In Stone v. United States, 167 U. S. 187 (17 Sup. Ct. 778, 42 L. ed. 127), it was held in effect that the acquittal of a defendant on a criminal charge of trespass in cutting and removing certain trees from the land of the United States in violation of a penal statute was no defense to a civil action by the United States against the same defendant for a money judgment on account of the conversion of the timber. The case of Coffey v. United States, supra, was cited and distinguished as holding that “the facts ascertained in a criminal case as between the United States and the claimant could not be again litigated between them,, as the basis of any statutory punishment denounced as a consequence of the existence of the facts.” The distinction in the eases was noted and the principles of each adhered to in Chantangco v. Abaroa, 218 U. S. 476 (31 Sup. Ct. 34, 54 L. ed. 1116).

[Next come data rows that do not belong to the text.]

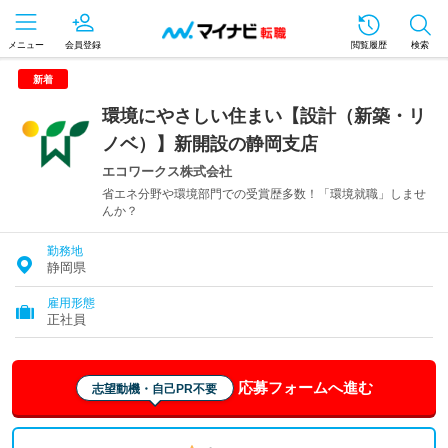
メニュー
会員登録
閲覧履歴
検索
新着
環境にやさしい住まい【設計（新築・リ
ノベ）】新開設の静岡支店
エコワークス株式会社
省エネ分野や環境部門での受賞歴多数！「環境就職」しませ
んか？
勤務地
静岡県
雇用形態
正社員
応募フォームへ進む
志望動機・自己PR不要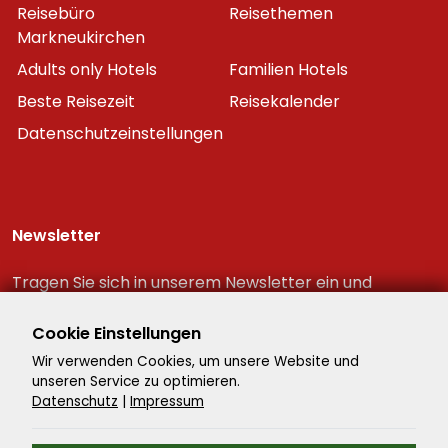
Reisebüro
Reisethemen
Markneukirchen
Adults only Hotels
Familien Hotels
Beste Reisezeit
Reisekalender
Datenschutzeinstellungen
Newsletter
Tragen Sie sich in unserem Newsletter ein und
erhalten Sie immer als erster die neuesten
Reiseschnäppchen!
Cookie Einstellungen
Wir verwenden Cookies, um unsere Website und
unseren Service zu optimieren.
Datenschutz
|
Impressum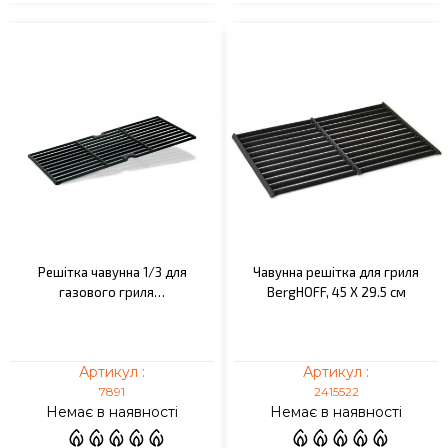
Решітка чавунна 1/3 для
Чавунна решітка для гриля
газового гриля…
BergHOFF, 45 Х 29.5 см
Артикул :
Артикул :
7891
2415522
Немає в наявності
Немає в наявності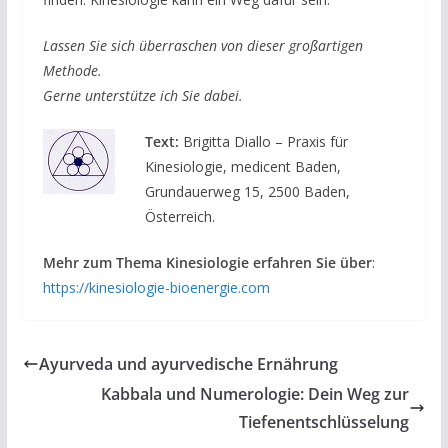
Lassen Sie sich überraschen von dieser großartigen
Methode.
Gerne unterstütze ich Sie dabei.
Text:
Brigitta Diallo – Praxis für
Kinesiologie, medicent Baden,
Grundauerweg 15, 2500 Baden,
Österreich.
Mehr zum Thema Kinesiologie erfahren Sie über
:
https://kinesiologie-bioenergie.com
Ayurveda und ayurvedische Ernährung
Kabbala und Numerologie: Dein Weg zur
Tiefenentschlüsselung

The question propounded has been dealt with upon the idea that the claimant resisting the condemnation proceeding was the defendant in the criminal case. As has been shown, the record of his acquittal of the offense of transporting whisky, based upon the identical transaction upon which the State relies in the condemnation proceeding, is admissible in evidence in the proceeding to forfeit the automobile. Generally, where the condemnation proceeding is resisted by a third party, who makes claim to the automobile, the record of the acquittal of the defendant in the criminal case would be inadmissible in the trial, of the condemnation proceeding. Powell v. Wiley, 125 Ga. 823 (54 S. E. 732); S. A. L. Ry. v. O’Quin, 124 Ga. 357 (52 S. E. 427, 2 L. R. A. (N. S.) 472); Tumlin v. Parrott, 82 Ga. 735 (9 S. E. 718).

All the Justices concur, except Beck, P. J., absent.